[Orden de trabajo 1]:
Transcribe el fragmento del pasaje proporcionado que comienza en "Ese Pueblo es" y termina en "que el compartirnos.".
[Orden de trabajo 2]:
Según el pasaje proporcionado, ¿en qué consisten el gozo y la gloria de Dios?

[Pasaje proporcionado]:
——————
El Pueblo presencia/acción salvífica, mundana de Dios
Jesús hace de la comunidad/pueblo la encarnación del Espíritu/amor de Dios Padre y, como tal, creadora y salvadora. El amor/Espíritu/Dios es el que hace que haya pueblo en Dios y que haya Dios en el pueblo.
Más allá del cuidado y acompañamiento, Dios se hace salvación en y por su Pueblo. La comunidad como portadora/donadora del Espíritu es palabra de Dios, Buena Nueva, profecía/promesa, lugar de confianza y esperanza; encargada de cultivar y compartir, de crear y gozar mundos nuevos, humanos «humanizadores». Esa comunidad en el Espíritu es constituida, como Jesús, en portadora de la Salvación/Creación/amor/poder de Dios, de su misma realidad, una comunidad/presencia de ese Dios que es papá confiándonos a su Pueblo. Y si la salvación de Dios es regalarnos su Pueblo, la nuestra es acogernos a ese Pueblo, compartirnos y correr el riesgo de ponernos en manos de los demás, como Jesús y Dios, que comparten nuestra debilidad y sufrimiento, se ponen en manos de esa pequeña comunidad humana creyente.
El Pueblo de Jesús, delicia
y recreación de Dios
Jesús encuentra y hace presente entre los pequeños al Dios «cuyo gozo y gloria es estar entre los hombres, jugando con la Creación» (Pr 8, 22-31). El Pueblo es delicia/gloria de Jesús y su Dios. El culto y la Ley ya no son el acceso a Dios, las alabanzas y sacrificios no son de su gusto… Su gozo y su gloria consisten en que sus Pueblos sean realmente Pueblos: que vivan, que se cuiden y compartan unos a otros, cuidando y disfrutando por igual los bienes de este mundo.
Ese Pueblo es la fiesta que recrea a Dios Padre; y Dios Espíritu es la fiesta que recrea al Pueblo. Por eso Jesús promete e inicia un banquete/Reino de Dios en donde los frutos de la tierra rebasan las necesidades del pueblo, porque son compartidos. Jesús crea otro mundo y revela otro Dios, compartiendo su pan y su vino. Dios no tiene nada mejor que ofrecernos que el compartirnos.
——————
[Extractos de registros]:
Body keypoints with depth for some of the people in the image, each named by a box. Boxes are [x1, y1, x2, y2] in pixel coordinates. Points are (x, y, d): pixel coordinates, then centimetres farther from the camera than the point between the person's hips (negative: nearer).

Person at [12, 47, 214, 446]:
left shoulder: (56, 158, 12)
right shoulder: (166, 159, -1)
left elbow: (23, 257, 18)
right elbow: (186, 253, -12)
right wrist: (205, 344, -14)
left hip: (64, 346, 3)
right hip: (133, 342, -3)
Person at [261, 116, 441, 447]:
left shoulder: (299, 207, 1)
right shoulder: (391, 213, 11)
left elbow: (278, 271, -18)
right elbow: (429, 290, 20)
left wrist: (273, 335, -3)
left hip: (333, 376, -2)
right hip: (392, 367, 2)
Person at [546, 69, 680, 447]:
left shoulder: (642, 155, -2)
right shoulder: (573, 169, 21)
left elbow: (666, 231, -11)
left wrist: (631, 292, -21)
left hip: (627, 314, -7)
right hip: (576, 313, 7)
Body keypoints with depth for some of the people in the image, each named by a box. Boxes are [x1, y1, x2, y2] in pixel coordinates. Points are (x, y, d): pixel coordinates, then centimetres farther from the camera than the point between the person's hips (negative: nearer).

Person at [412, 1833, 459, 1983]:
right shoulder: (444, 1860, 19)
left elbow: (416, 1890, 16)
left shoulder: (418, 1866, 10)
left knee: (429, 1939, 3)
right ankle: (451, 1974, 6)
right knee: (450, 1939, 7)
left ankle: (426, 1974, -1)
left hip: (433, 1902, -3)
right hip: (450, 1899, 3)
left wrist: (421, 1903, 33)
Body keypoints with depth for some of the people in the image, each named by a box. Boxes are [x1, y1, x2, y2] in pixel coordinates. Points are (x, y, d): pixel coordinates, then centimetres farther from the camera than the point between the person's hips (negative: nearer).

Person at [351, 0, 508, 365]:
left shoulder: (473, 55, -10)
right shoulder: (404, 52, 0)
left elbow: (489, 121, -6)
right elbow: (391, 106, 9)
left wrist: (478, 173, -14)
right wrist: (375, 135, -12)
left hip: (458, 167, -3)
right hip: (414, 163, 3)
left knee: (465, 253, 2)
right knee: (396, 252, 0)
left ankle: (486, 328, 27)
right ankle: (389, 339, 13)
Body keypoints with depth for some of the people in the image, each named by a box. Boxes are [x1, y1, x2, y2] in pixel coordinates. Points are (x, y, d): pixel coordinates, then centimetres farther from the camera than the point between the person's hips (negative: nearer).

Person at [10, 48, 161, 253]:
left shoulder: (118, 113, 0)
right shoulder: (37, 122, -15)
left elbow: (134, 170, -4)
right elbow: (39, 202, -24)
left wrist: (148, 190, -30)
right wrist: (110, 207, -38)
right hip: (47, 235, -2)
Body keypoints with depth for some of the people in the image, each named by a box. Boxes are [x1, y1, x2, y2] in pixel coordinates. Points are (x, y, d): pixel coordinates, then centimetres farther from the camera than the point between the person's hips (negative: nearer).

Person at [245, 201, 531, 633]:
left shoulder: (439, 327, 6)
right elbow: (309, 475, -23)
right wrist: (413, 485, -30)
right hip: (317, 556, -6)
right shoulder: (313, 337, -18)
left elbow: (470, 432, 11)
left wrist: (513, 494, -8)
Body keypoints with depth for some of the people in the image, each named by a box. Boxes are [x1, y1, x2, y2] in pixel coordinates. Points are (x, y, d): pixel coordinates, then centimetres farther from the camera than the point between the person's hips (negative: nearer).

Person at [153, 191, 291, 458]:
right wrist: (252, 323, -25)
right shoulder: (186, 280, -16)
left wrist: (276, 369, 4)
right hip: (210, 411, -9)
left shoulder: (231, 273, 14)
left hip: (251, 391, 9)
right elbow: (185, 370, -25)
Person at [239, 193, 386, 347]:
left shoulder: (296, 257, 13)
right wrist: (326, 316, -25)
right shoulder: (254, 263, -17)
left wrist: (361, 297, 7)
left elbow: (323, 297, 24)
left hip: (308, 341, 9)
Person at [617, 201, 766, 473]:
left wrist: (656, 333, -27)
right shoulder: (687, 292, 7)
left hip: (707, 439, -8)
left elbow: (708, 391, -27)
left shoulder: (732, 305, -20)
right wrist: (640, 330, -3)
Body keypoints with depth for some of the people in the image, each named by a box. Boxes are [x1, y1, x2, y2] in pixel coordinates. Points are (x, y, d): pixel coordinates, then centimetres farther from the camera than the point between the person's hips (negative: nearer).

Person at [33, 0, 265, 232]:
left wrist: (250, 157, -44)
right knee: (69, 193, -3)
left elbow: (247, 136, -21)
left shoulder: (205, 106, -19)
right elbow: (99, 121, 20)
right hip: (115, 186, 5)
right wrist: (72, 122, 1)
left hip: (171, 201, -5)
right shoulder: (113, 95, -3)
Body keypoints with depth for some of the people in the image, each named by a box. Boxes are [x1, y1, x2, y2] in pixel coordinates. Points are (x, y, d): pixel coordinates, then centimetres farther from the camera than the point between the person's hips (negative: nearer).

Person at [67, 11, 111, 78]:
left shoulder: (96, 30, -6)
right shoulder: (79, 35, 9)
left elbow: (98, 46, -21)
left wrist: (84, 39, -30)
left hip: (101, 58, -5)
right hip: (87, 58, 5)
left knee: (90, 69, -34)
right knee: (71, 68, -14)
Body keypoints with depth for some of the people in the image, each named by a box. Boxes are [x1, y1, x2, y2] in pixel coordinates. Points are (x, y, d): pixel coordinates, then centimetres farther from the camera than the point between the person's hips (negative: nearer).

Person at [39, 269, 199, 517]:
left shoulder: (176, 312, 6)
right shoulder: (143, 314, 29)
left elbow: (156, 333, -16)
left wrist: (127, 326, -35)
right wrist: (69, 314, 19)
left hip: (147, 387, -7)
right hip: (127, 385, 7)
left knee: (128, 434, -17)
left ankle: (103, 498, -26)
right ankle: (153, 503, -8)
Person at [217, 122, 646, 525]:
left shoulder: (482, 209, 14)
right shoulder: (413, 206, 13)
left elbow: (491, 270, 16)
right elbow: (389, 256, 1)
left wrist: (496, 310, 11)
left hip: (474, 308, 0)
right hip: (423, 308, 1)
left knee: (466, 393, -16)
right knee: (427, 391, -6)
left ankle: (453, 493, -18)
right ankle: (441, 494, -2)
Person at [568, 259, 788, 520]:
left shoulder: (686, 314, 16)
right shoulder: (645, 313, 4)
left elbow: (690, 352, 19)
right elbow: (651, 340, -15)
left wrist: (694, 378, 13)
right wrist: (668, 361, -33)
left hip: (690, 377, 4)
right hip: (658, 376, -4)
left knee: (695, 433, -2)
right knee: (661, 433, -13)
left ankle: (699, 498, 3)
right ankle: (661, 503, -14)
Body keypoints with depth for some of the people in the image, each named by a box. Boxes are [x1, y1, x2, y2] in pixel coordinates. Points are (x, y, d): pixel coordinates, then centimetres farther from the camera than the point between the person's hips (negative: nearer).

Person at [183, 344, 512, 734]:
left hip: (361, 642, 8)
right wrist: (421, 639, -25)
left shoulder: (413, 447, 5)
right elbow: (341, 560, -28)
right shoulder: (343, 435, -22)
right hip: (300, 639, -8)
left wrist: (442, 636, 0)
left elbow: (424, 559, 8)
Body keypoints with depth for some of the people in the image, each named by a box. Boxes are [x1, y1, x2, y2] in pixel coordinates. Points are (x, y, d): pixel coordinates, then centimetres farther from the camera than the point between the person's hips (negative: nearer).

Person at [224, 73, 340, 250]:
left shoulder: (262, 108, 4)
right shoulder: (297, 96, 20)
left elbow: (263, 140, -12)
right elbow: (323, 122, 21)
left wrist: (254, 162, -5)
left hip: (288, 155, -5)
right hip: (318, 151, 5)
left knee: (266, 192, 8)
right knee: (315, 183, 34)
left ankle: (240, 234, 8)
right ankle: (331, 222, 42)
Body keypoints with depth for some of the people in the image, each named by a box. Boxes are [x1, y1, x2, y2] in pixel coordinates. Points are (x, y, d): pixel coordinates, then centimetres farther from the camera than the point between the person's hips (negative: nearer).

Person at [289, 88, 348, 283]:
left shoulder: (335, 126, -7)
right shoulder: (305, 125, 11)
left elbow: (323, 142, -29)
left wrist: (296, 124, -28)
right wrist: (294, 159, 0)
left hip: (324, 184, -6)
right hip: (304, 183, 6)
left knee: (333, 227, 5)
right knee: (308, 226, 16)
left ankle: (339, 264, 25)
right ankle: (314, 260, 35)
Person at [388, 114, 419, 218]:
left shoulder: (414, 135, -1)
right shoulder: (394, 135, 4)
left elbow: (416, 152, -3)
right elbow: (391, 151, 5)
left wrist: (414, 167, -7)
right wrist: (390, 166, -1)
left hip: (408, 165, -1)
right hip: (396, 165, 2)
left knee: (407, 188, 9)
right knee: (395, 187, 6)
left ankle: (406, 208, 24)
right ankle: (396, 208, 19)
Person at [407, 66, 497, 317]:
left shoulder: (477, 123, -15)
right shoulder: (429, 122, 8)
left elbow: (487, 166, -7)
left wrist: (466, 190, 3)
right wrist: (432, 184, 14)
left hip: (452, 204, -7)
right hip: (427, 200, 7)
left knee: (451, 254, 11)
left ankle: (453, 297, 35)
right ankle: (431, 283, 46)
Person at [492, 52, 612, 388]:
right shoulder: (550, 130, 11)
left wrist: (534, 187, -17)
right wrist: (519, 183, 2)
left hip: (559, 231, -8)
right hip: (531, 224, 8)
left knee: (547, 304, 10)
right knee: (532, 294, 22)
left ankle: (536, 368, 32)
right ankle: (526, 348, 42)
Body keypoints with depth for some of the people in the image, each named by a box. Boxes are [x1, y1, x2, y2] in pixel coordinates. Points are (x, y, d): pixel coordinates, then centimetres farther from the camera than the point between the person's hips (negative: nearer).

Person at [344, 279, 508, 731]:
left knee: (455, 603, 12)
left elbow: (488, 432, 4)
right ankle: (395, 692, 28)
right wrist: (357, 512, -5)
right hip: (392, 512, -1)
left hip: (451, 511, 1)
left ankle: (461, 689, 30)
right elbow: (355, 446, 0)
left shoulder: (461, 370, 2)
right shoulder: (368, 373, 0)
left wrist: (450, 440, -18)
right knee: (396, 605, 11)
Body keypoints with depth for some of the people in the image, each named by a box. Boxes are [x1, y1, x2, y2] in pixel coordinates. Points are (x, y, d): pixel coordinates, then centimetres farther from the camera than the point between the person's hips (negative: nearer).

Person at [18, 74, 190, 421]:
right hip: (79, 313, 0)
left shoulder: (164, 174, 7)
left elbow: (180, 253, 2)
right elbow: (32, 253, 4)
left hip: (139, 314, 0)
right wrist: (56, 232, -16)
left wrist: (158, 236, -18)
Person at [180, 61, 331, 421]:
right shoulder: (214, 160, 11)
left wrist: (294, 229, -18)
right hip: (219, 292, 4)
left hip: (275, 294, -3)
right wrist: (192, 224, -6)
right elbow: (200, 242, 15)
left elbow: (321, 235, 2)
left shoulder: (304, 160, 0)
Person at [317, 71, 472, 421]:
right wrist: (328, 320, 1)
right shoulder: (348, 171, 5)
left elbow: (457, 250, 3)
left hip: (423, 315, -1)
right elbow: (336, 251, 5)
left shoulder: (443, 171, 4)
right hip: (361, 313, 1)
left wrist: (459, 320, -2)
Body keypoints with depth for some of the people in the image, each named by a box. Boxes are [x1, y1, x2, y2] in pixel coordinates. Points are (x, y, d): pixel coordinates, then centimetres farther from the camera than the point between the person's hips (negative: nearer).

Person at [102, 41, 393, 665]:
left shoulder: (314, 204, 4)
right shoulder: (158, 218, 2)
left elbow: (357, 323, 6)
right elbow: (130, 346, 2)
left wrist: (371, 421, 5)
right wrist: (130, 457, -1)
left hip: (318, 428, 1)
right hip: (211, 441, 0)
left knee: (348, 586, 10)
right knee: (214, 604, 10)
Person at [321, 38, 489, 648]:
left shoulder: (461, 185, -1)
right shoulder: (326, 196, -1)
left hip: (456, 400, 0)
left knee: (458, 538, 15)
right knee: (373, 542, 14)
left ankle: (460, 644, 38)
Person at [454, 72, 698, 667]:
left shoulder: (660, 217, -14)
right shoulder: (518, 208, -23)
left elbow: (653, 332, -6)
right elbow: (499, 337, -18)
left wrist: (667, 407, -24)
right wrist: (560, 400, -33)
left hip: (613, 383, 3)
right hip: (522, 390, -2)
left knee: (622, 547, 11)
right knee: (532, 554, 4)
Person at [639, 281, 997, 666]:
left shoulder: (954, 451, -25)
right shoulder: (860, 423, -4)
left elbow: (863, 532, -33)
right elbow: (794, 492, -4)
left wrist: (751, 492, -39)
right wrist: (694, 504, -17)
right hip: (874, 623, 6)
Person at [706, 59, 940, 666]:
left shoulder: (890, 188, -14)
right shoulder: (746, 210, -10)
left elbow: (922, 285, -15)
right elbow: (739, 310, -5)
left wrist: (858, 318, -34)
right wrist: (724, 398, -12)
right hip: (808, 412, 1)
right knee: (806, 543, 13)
——————
[Resultado esperado 1]:
Ese Pueblo es la fiesta que recrea a Dios Padre; y Dios Espíritu es la fiesta que recrea al Pueblo. Por eso Jesús promete e inicia un banquete/Reino de Dios en donde los frutos de la tierra rebasan las necesidades del pueblo, porque son compartidos. Jesús crea otro mundo y revela otro Dios, compartiendo su pan y su vino. Dios no tiene nada mejor que ofrecernos que el compartirnos.

[Resultado esperado 2]:
En que sus Pueblos sean realmente Pueblos: que vivan, que se cuiden y compartan unos a otros, cuidando y disfrutando por igual los bienes de este mundo.